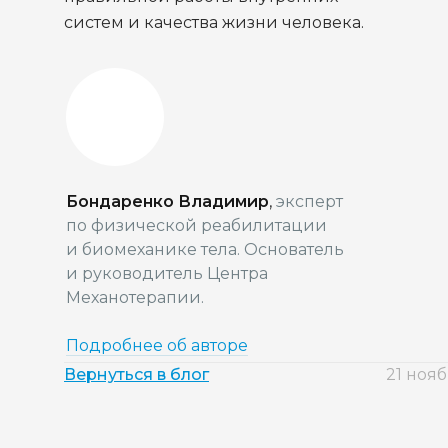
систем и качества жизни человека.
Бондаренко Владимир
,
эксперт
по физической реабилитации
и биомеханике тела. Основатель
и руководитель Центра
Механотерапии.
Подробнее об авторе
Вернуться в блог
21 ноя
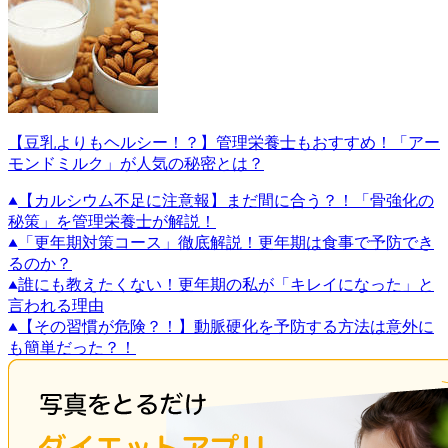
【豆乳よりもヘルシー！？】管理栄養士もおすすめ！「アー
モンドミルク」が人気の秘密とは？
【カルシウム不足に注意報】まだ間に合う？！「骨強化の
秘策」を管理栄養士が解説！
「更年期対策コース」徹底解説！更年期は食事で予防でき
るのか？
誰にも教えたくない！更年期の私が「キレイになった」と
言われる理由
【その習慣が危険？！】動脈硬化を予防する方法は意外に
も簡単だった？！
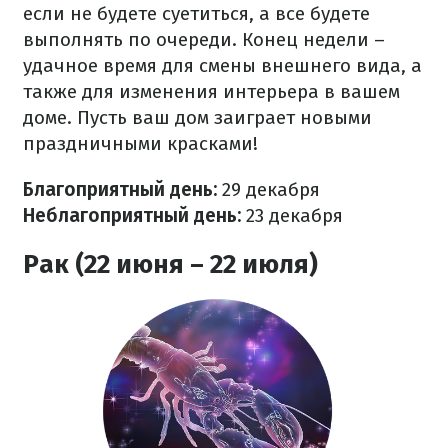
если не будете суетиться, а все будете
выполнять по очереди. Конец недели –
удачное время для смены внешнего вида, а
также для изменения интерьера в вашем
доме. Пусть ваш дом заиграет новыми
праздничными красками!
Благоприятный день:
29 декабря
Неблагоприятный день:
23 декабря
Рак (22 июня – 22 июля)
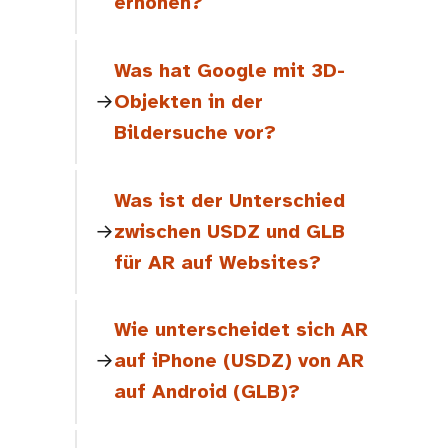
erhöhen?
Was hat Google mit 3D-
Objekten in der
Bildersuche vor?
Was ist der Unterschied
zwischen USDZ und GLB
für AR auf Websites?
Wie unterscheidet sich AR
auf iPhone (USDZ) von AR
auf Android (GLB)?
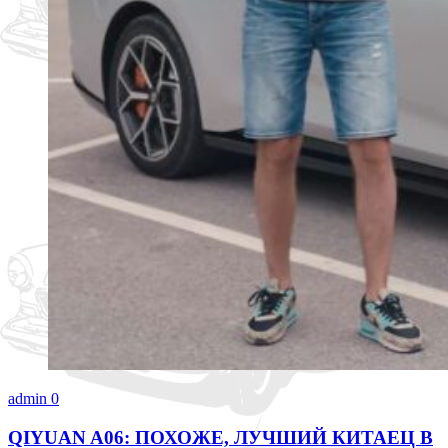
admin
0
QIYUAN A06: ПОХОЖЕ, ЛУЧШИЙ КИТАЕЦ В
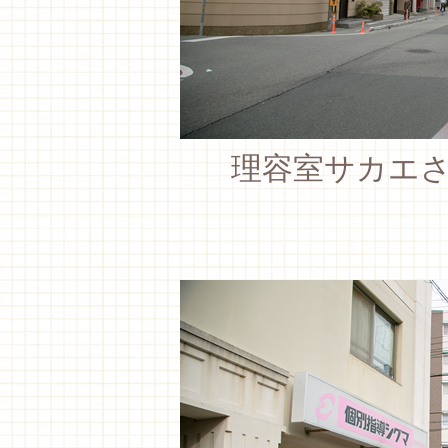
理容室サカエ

--

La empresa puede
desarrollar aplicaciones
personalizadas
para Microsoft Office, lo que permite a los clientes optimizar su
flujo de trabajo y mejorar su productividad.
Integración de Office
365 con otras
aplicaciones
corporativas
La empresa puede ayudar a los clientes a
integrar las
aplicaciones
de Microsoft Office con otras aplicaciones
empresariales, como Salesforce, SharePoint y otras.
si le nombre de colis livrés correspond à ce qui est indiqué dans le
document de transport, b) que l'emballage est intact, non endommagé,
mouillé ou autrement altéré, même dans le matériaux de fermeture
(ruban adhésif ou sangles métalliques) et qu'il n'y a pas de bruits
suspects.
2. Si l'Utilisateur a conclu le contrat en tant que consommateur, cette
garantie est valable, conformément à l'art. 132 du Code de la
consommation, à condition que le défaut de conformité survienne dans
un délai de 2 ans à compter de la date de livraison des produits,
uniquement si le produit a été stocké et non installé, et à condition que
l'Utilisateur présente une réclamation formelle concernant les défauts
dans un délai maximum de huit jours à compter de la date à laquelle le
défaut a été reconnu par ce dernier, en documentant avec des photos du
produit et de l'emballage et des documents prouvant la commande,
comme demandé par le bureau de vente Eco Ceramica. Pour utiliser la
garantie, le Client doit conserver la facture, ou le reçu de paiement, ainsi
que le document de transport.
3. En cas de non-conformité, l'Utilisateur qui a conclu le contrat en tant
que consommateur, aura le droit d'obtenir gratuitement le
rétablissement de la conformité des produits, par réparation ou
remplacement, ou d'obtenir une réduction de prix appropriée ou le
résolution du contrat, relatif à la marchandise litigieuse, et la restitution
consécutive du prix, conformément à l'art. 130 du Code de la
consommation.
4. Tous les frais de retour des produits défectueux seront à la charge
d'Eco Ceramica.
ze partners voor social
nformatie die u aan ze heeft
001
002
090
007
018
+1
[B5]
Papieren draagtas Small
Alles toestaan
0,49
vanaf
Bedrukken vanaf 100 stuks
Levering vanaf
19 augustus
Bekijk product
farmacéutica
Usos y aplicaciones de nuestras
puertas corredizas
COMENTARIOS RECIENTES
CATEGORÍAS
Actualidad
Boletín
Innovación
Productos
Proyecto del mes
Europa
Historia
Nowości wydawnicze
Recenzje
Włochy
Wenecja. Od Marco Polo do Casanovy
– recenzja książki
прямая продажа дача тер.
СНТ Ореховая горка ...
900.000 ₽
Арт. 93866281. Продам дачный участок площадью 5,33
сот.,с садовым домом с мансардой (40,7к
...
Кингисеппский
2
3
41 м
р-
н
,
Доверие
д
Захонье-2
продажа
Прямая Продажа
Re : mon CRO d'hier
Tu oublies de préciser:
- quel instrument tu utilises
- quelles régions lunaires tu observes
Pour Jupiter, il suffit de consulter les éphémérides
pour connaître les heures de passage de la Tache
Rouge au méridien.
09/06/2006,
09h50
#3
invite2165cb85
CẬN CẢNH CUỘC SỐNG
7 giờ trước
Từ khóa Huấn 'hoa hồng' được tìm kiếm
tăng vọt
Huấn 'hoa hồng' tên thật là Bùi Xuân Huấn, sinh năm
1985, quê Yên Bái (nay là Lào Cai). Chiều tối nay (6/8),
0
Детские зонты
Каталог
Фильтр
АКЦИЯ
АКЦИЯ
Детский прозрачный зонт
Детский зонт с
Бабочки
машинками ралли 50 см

--

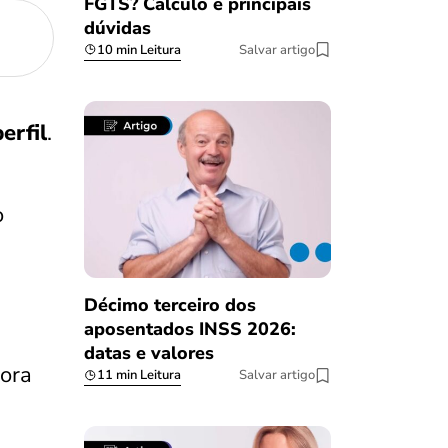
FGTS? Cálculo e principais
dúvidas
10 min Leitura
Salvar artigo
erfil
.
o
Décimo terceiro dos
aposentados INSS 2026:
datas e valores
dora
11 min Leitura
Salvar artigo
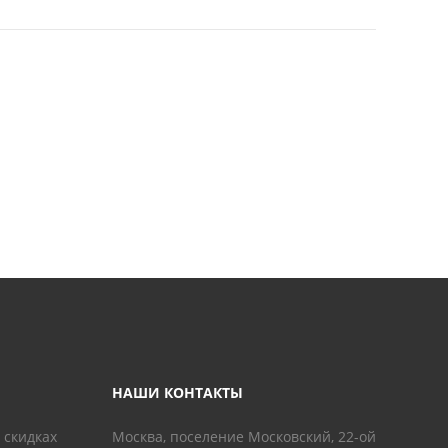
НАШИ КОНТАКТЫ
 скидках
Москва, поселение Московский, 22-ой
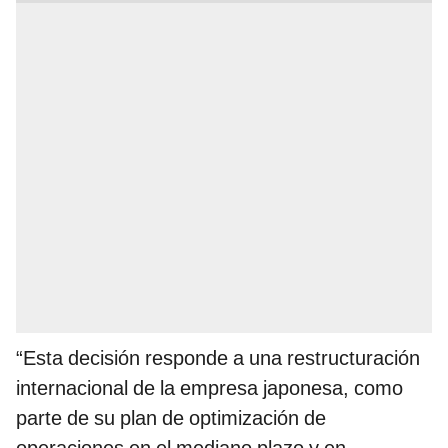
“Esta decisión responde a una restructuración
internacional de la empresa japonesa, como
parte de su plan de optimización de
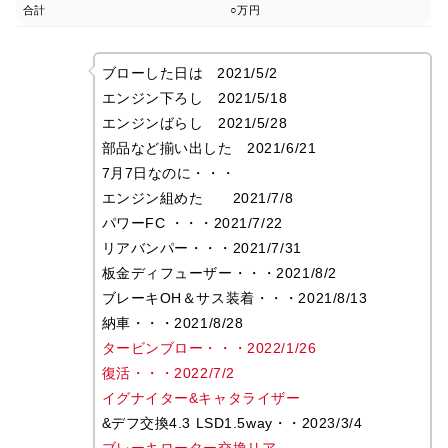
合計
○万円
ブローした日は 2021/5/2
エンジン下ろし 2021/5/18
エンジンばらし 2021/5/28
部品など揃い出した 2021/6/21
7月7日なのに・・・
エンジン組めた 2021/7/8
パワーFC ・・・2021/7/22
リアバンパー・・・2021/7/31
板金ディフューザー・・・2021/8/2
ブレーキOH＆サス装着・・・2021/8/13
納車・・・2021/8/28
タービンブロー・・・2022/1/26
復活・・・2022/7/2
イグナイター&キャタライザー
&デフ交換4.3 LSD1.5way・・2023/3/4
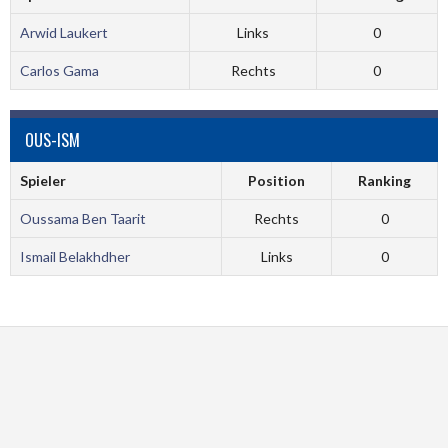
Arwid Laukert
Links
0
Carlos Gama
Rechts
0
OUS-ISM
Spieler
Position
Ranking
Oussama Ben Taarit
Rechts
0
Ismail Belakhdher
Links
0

EXERCISE DIRECTIONS — Your answer must be every line from the entries that contains the string "hồng", copied as it stands.

EXERCISE ANSWER —
Từ khóa Huấn 'hoa hồng' được tìm kiếm
Huấn 'hoa hồng' tên thật là Bùi Xuân Huấn, sinh năm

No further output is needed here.